Sebelumnya, Gabriele Gravina mengundurkan diri setelah kegagalan di fase play-off. Situasi itu membuka jalan bagi percepatan pemilihan untuk mencari pemimpin baru federasi.
Malagò sendiri dikenal memiliki rekam jejak panjang di dunia olahraga Italia, termasuk saat memimpin CONI dan mengawal persiapan Olimpiade Milano-Cortina 2026. Pengalaman itu menjadi salah satu alasan utama di balik terpilihnya dia.
Namun tantangan awalnya langsung berat, terutama terkait penunjukan pelatih baru tim nasional Italia. Keputusan ini dianggap penting untuk membangun ulang fondasi Azzurri.
Tantangan Timnas dan Arah Baru FIGC
Dalam pernyataan awalnya, Malagò menegaskan bahwa ia belum melakukan komunikasi apa pun terkait kandidat pelatih timnas. Ia menambahkan bahwa semua pembahasan akan dimulai setelah ia resmi bekerja.

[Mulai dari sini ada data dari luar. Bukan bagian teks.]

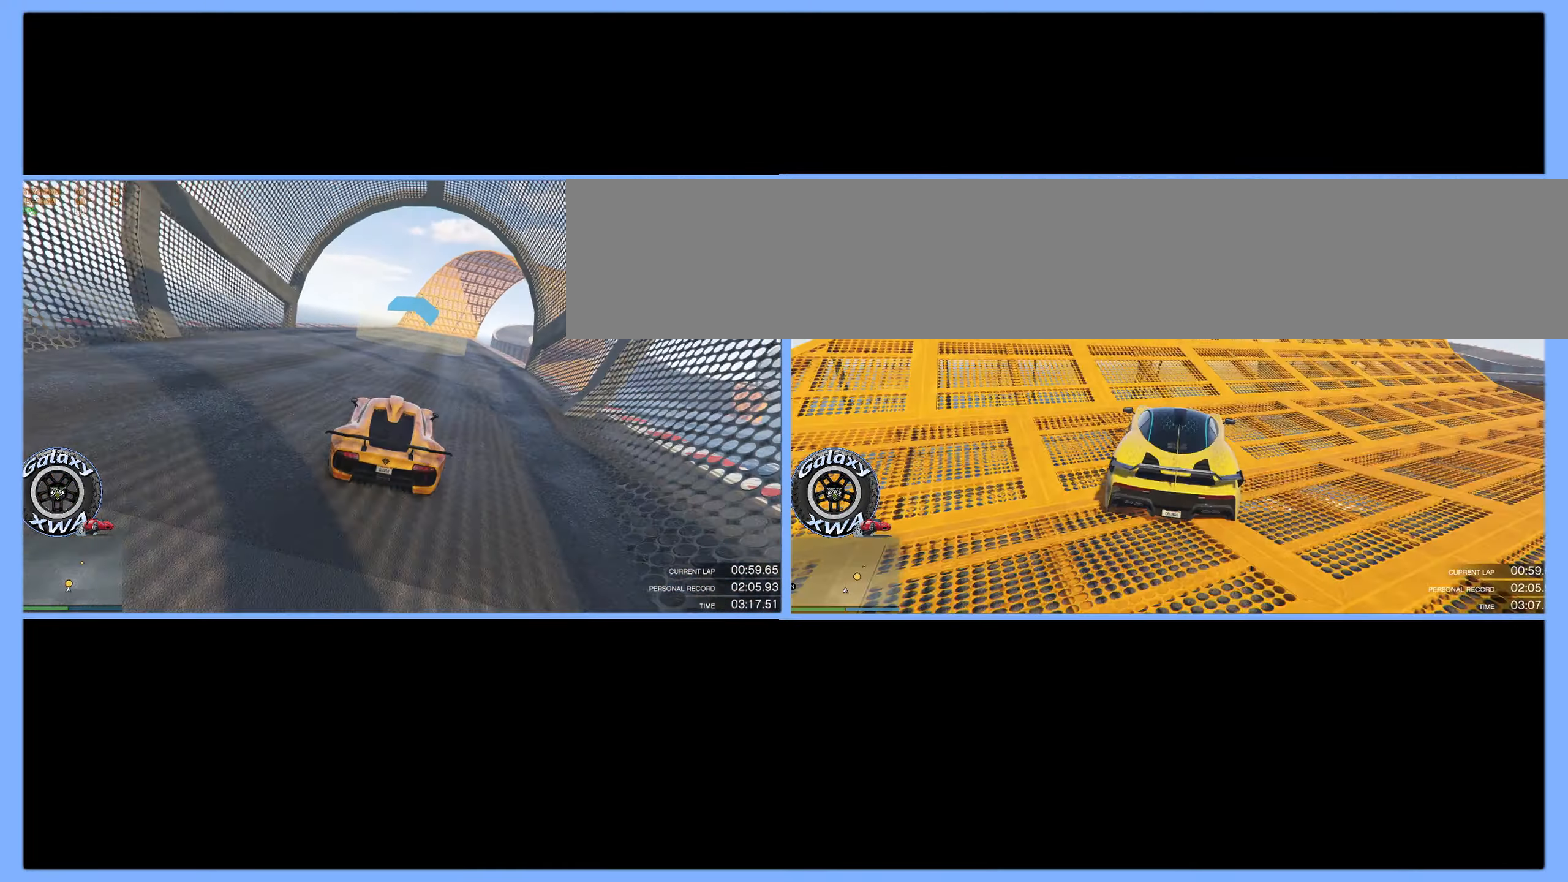
{"buttons": ["R2"], "left_stick": "center", "events": [[267, "left_stick", "up-left"], [467, "left_stick", "center"]]}
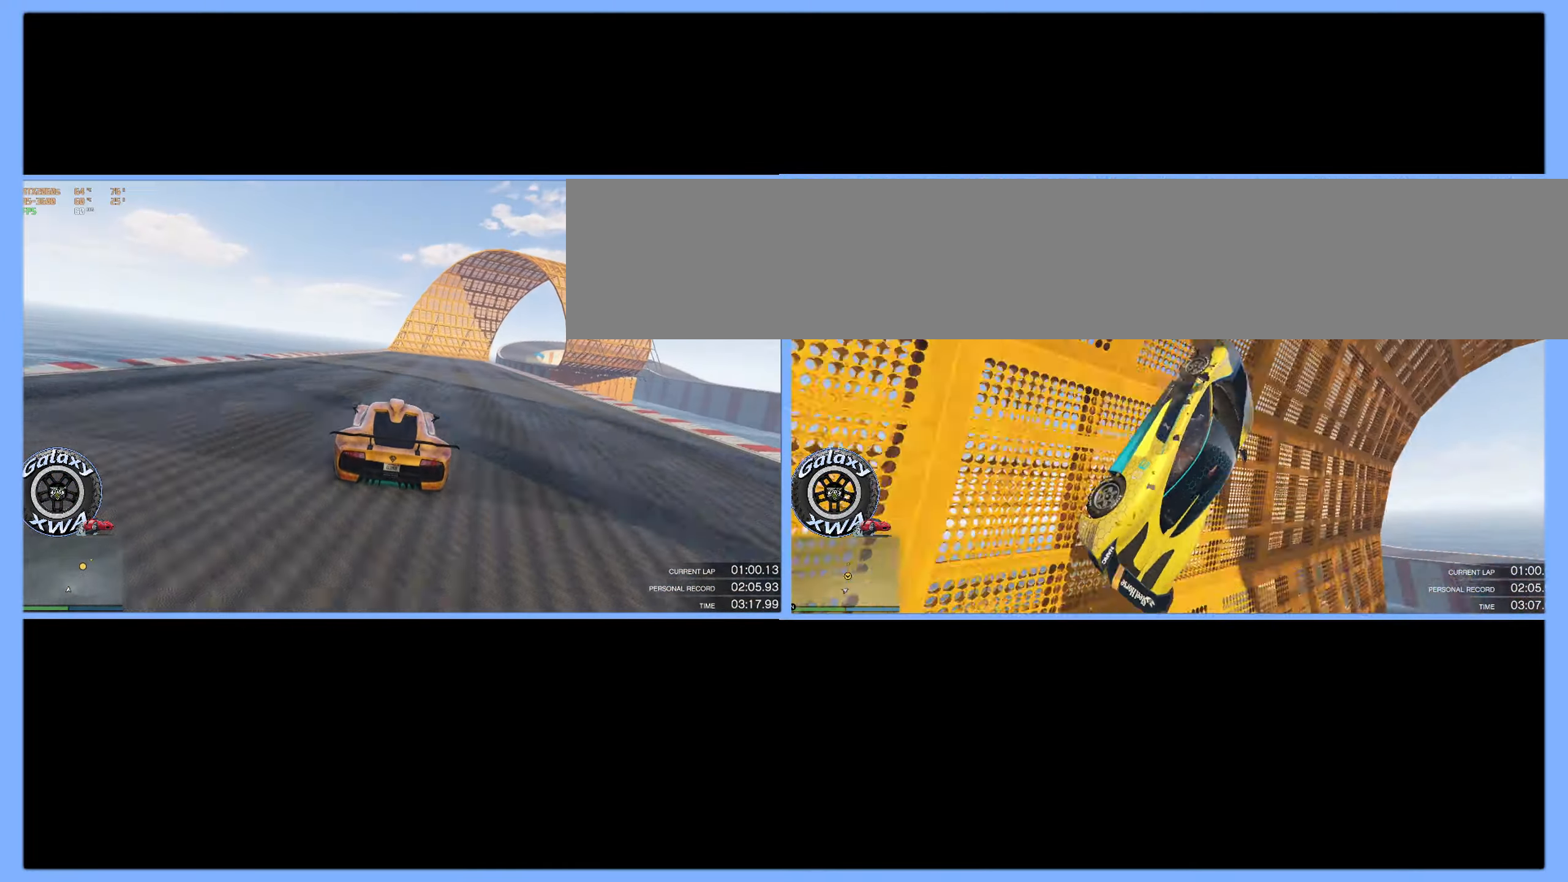
{"buttons": ["R2"], "left_stick": "right", "events": [[367, "left_stick", "right"]]}
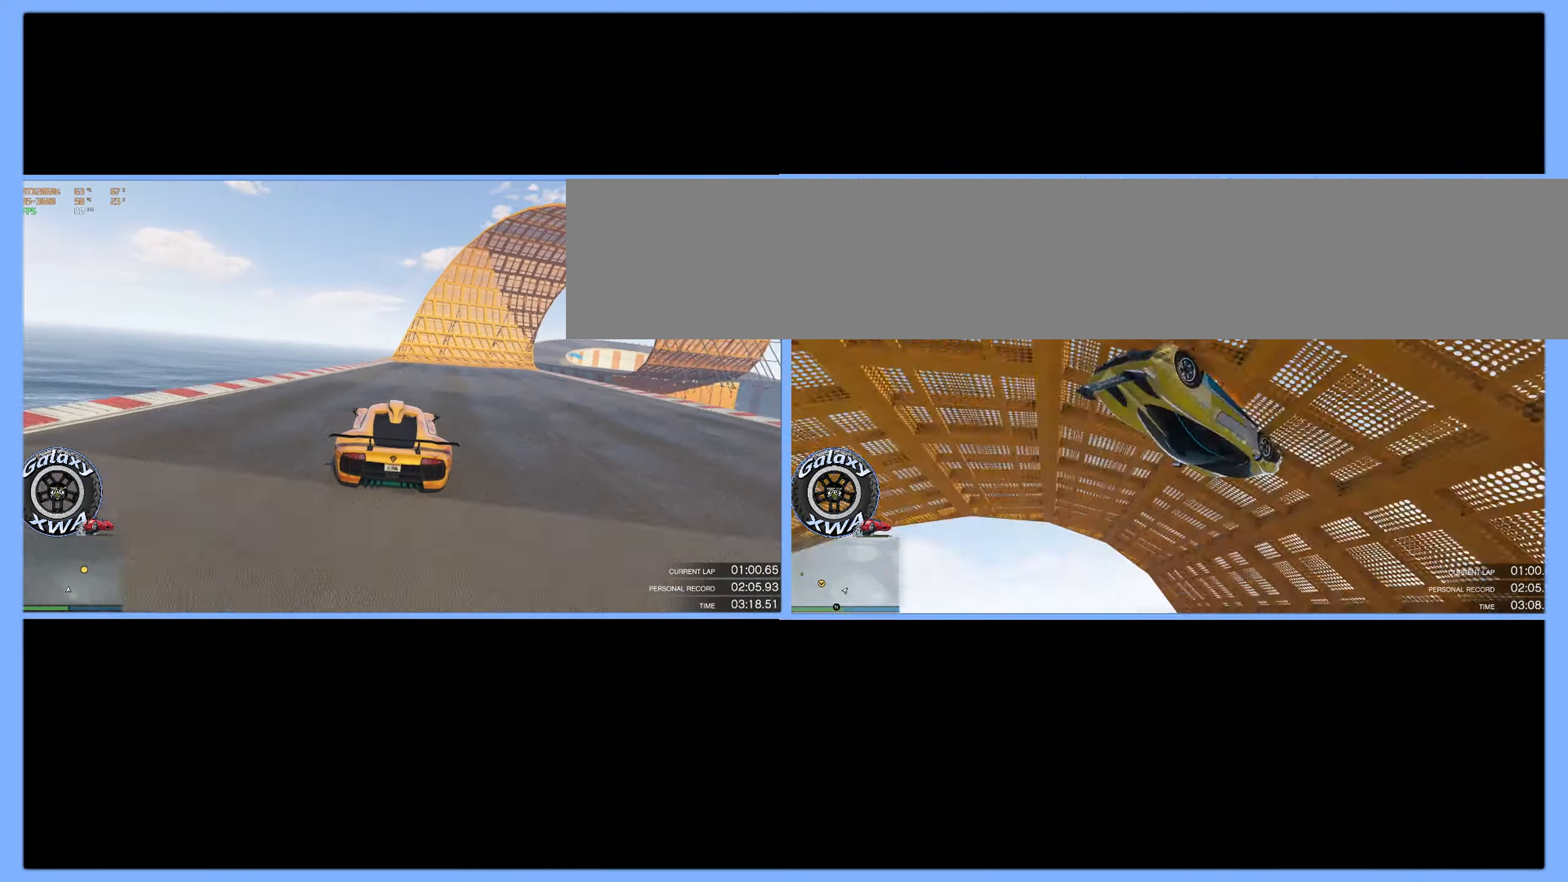
{"buttons": ["R2"], "left_stick": "center", "events": [[67, "left_stick", "center"], [233, "left_stick", "right"], [383, "left_stick", "center"]]}
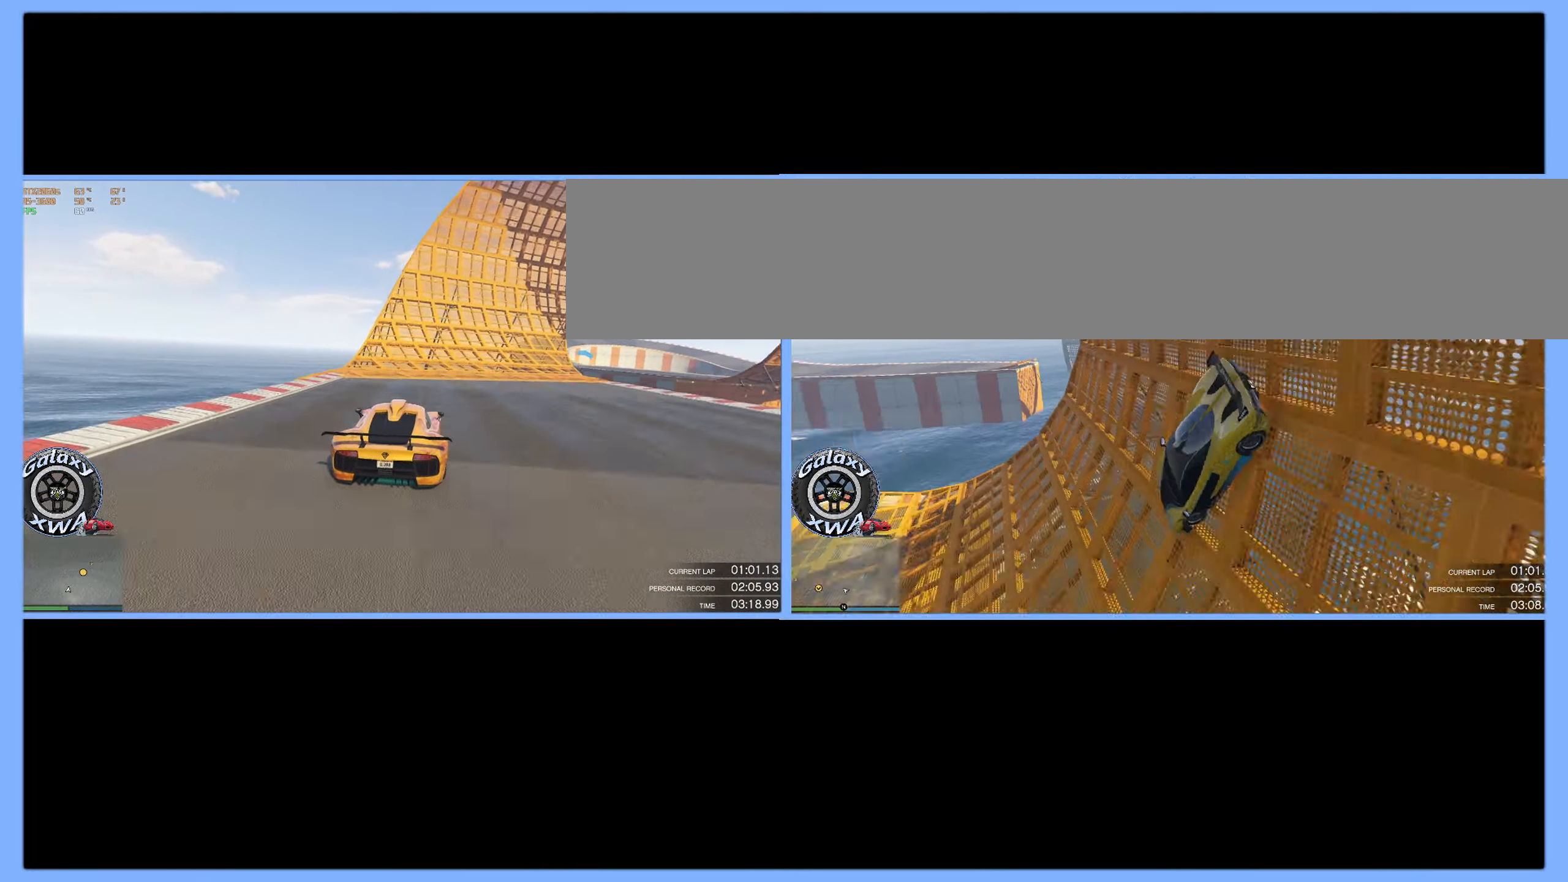
{"buttons": ["R2"], "left_stick": "center", "events": [[133, "left_stick", "right"], [250, "left_stick", "center"]]}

Ia juga menekankan bahwa pelatih baru harus benar-benar sejalan dengan visi federasi. Menurutnya, kesamaan arah jauh lebih penting daripada sekadar nama besar atau reputasi.
Di sisi lain, nama Roberto Mancini kembali ramai dibicarakan sebagai salah satu kandidat kuat. Meski begitu, Malagò menegaskan belum ada kesepakatan apa pun yang terjadi.
Pergantian pelatih ini akan menjadi langkah awal dalam proses membangun ulang tim nasional Italia. Fokusnya kini tertuju pada stabilitas dan rencana jangka pendek yang lebih jelas.
“Saya belum berbicara dengan siapa pun soal posisi pelatih timnas Italia, dan tidak ada yang bisa mengatakan sebaliknya. Kami baru akan mulai membahas itu sekarang,” tegas Malagò menanggapi rumor yang beredar.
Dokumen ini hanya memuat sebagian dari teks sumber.